A sequence can be start by the a2term?

[erogol]

Can i define a sequence which starts with a2. term or i must define the first term a1 as well

 

[mathman]

You can call the first term anything you want. It is merely a label.

 

[poutsos.A]

Can i define a sequence which starts with a2. term or i must define the first term a1 as well

A sequence of real Nos is a function ,from the natural Nos N to the real Nos R.

But a function from N TO R IS according to the definition of a function a subset of NxR ,such that for all nεN ,there exists a unique xεR ,SUCH that (n,x) BELONGS to the function.

So if you ignore the 1st member ,strictly speaking you go against the definition of the sequence

 

[Focus]

A sequence of real Nos is a function ,from the natural Nos N to the real Nos R.

But a function from N TO R IS according to the definition of a function a subset of NxR ,such that for all nεN ,there exists a unique xεR ,SUCH that (n,x) BELONGS to the function.

So if you ignore the 1st member ,strictly speaking you go against the definition of the sequence

Not really, $\{a_n\}_{n=1}^\infty \backslash \{a_1\}$ is still a sequence, just take the map $n \mapsto a_{n+1}$. It is perfectly well defined.

 

[poutsos.A]

Not really, $\{a_n\}_{n=1}^\infty \backslash \{a_1\}$ is still a sequence, just take the map $n \mapsto a_{n+1}$. It is perfectly well defined.

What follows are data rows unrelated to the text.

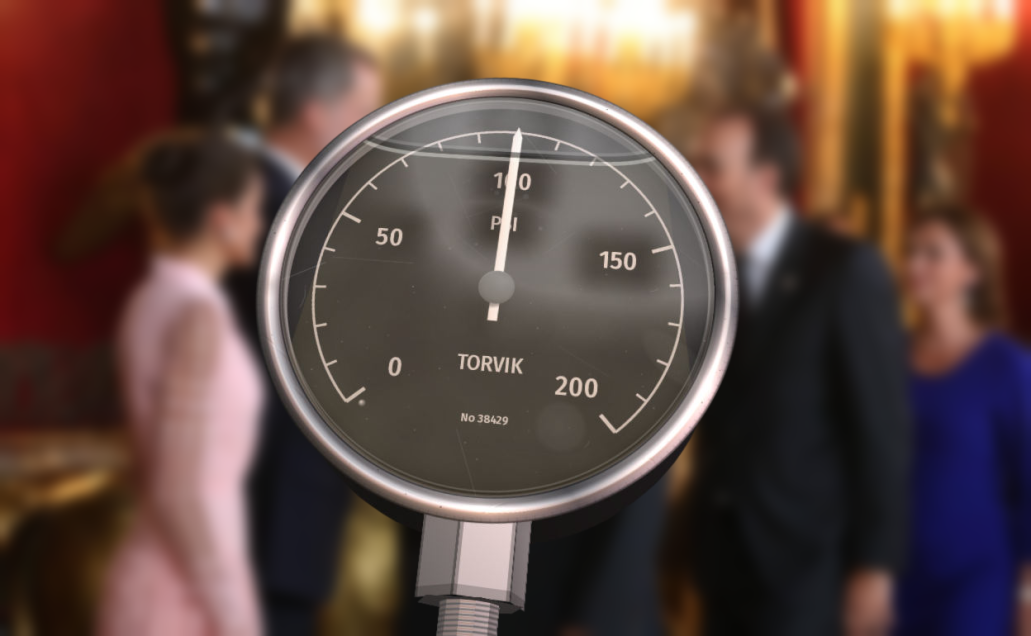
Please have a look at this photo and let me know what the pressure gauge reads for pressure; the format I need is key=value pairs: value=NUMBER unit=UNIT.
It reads value=100 unit=psi
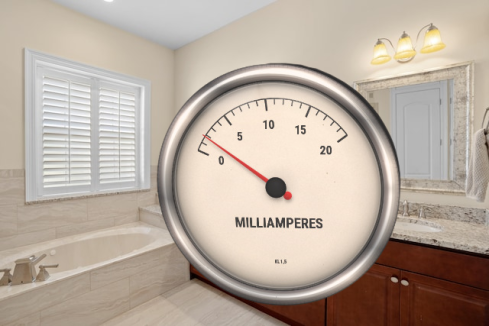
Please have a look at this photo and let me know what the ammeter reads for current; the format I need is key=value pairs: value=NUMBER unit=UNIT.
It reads value=2 unit=mA
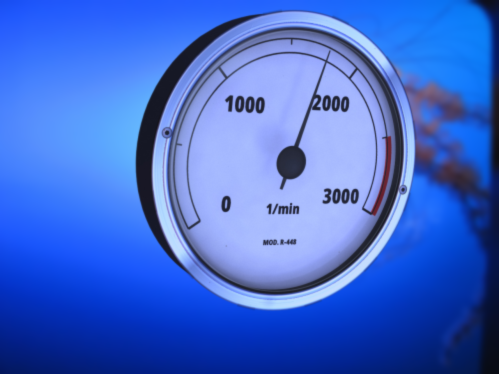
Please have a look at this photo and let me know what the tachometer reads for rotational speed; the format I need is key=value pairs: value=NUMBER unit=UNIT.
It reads value=1750 unit=rpm
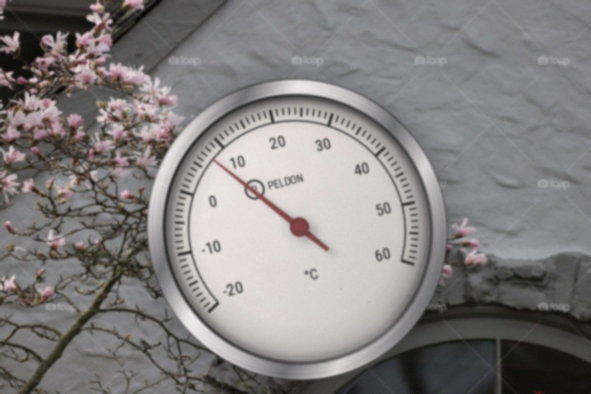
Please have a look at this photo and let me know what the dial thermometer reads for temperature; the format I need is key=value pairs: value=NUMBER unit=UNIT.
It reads value=7 unit=°C
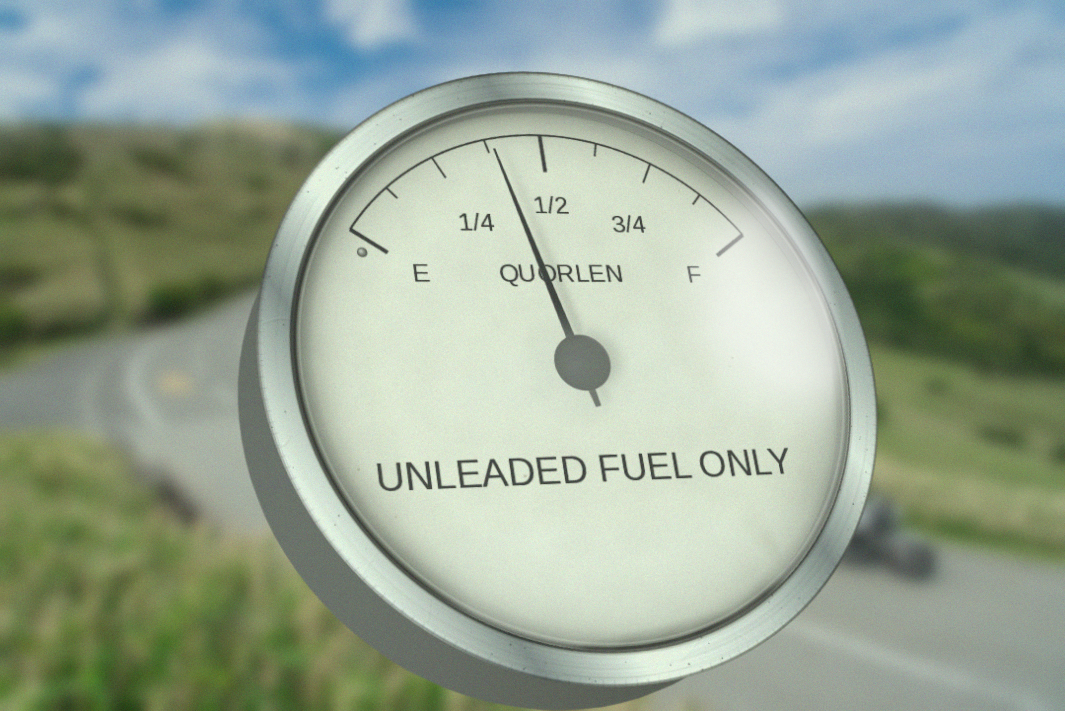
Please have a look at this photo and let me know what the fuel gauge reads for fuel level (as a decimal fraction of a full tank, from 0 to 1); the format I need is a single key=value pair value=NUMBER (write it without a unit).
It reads value=0.375
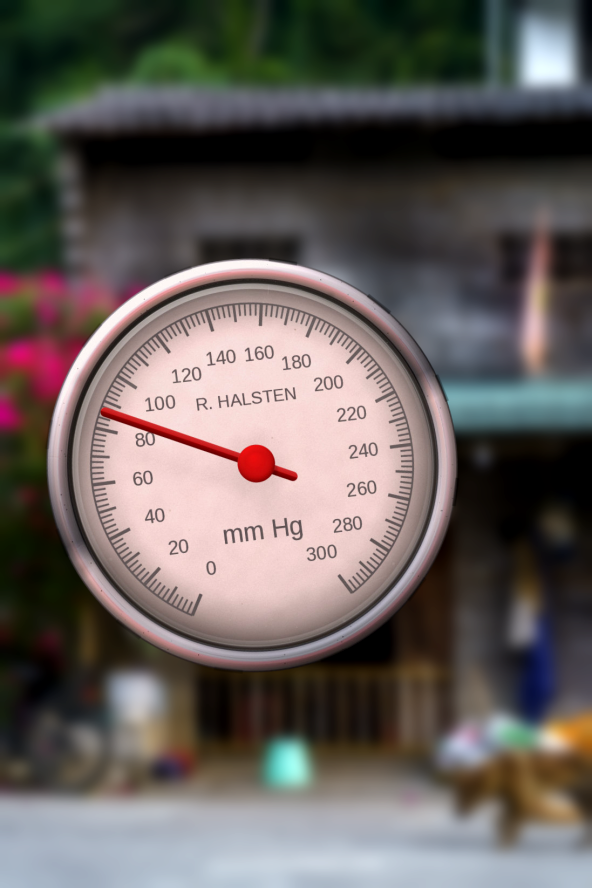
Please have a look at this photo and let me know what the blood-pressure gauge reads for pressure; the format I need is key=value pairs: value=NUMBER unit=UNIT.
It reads value=86 unit=mmHg
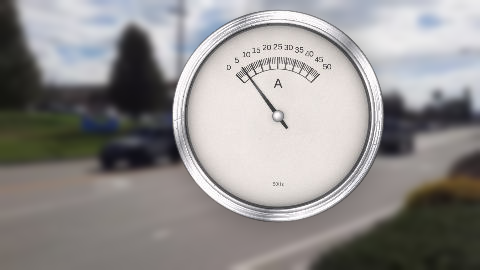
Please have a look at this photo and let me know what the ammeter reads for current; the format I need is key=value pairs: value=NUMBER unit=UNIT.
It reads value=5 unit=A
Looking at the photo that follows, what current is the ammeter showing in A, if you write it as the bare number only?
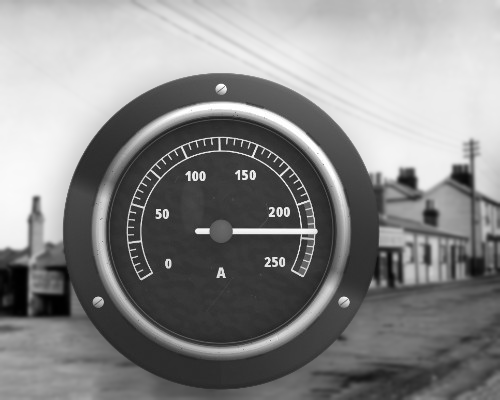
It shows 220
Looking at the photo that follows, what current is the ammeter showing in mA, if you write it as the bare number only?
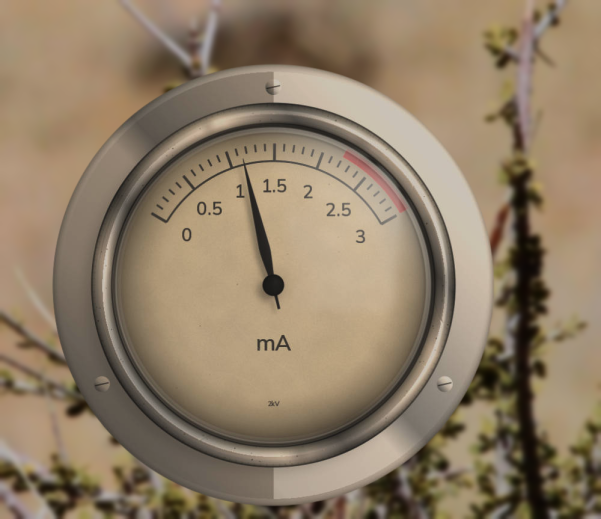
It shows 1.15
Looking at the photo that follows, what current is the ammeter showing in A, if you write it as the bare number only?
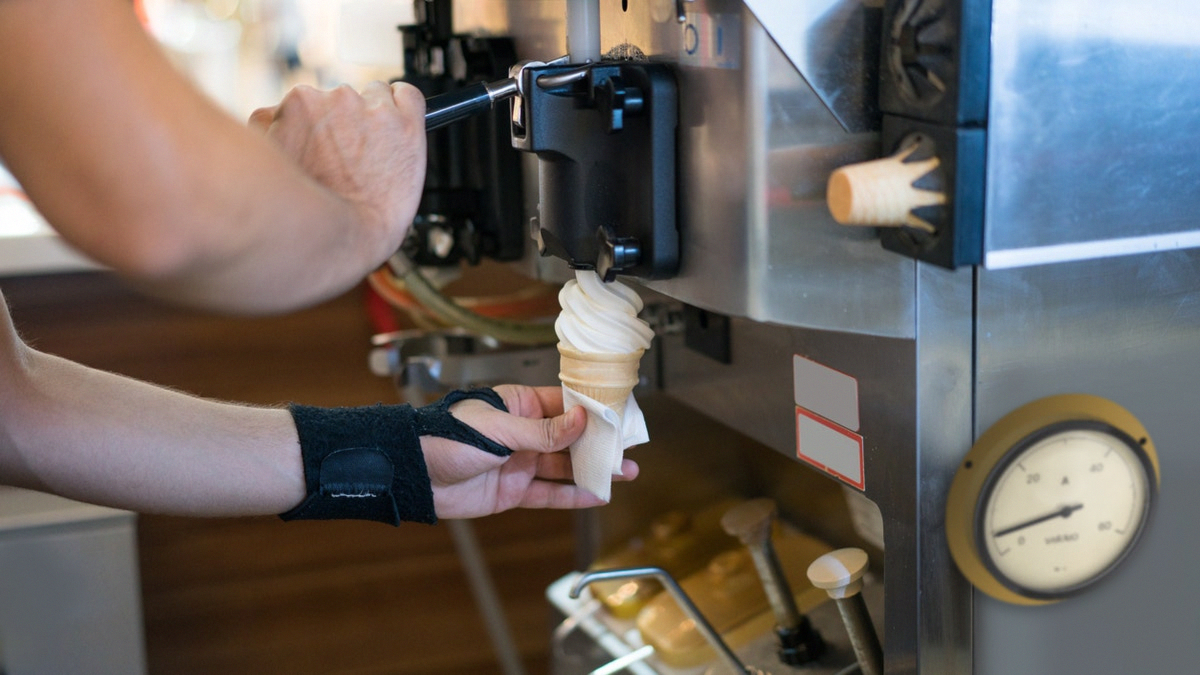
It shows 5
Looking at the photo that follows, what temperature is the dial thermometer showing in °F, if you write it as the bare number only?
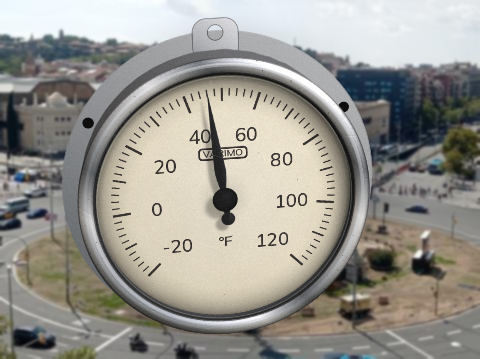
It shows 46
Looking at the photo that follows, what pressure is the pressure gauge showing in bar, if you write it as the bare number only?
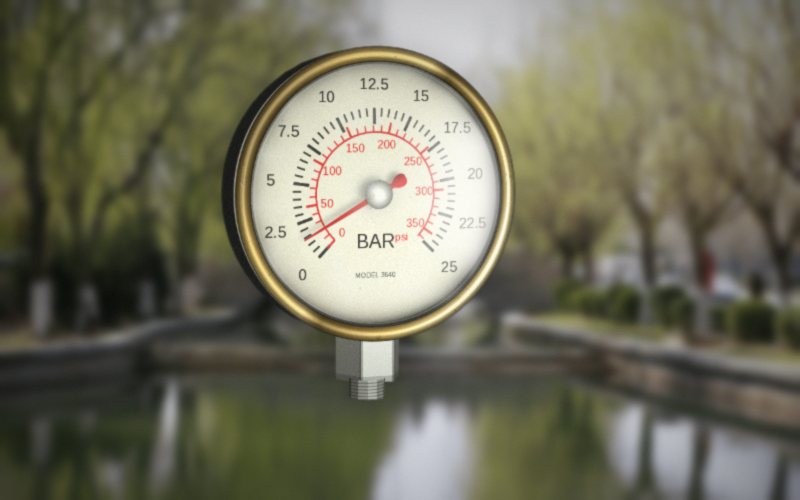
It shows 1.5
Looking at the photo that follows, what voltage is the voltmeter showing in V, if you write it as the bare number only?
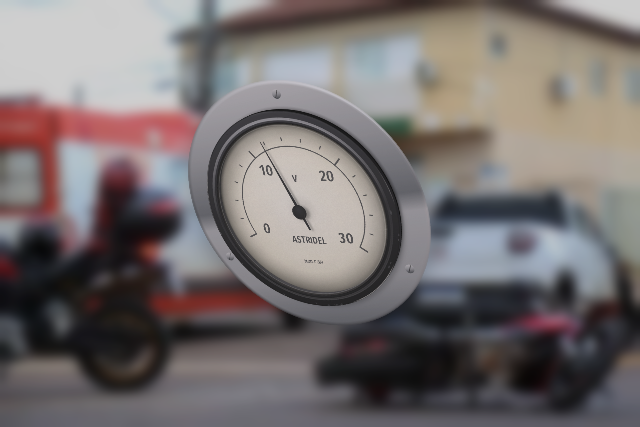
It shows 12
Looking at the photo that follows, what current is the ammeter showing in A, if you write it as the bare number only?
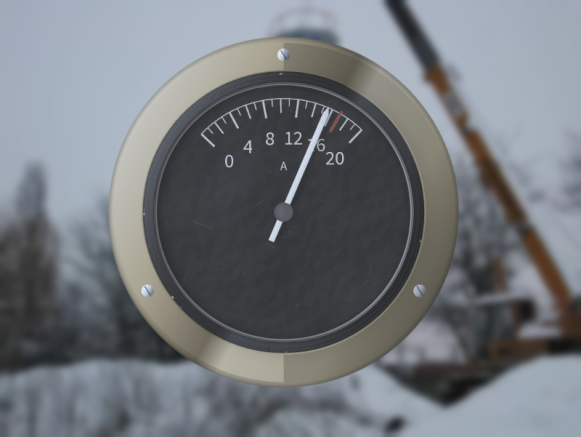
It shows 15.5
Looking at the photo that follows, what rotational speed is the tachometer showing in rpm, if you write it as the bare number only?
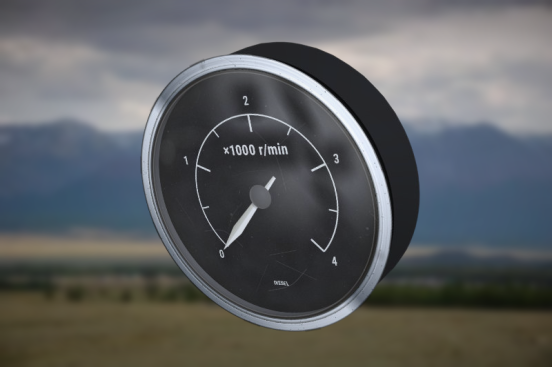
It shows 0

What you have written is a subsequence of the sequence {$$a_{n}$$}.So if you start the sequence { $$a_{n}$$} from the No 2 ,lets say , the subsequence will start from ,2 as well ,hence violating the definition of the sequence

 

[Focus]

What you have written is a subsequence of the sequence {$$a_{n}$$}.So if you start the sequence { $$a_{n}$$} from the No 2 ,lets say , the subsequence will start from ,2 as well ,hence violating the definition of the sequence

Did you even read my post? It fits your definition perfectly.

 

[poutsos.A]

Use the definition of the subsequence correctly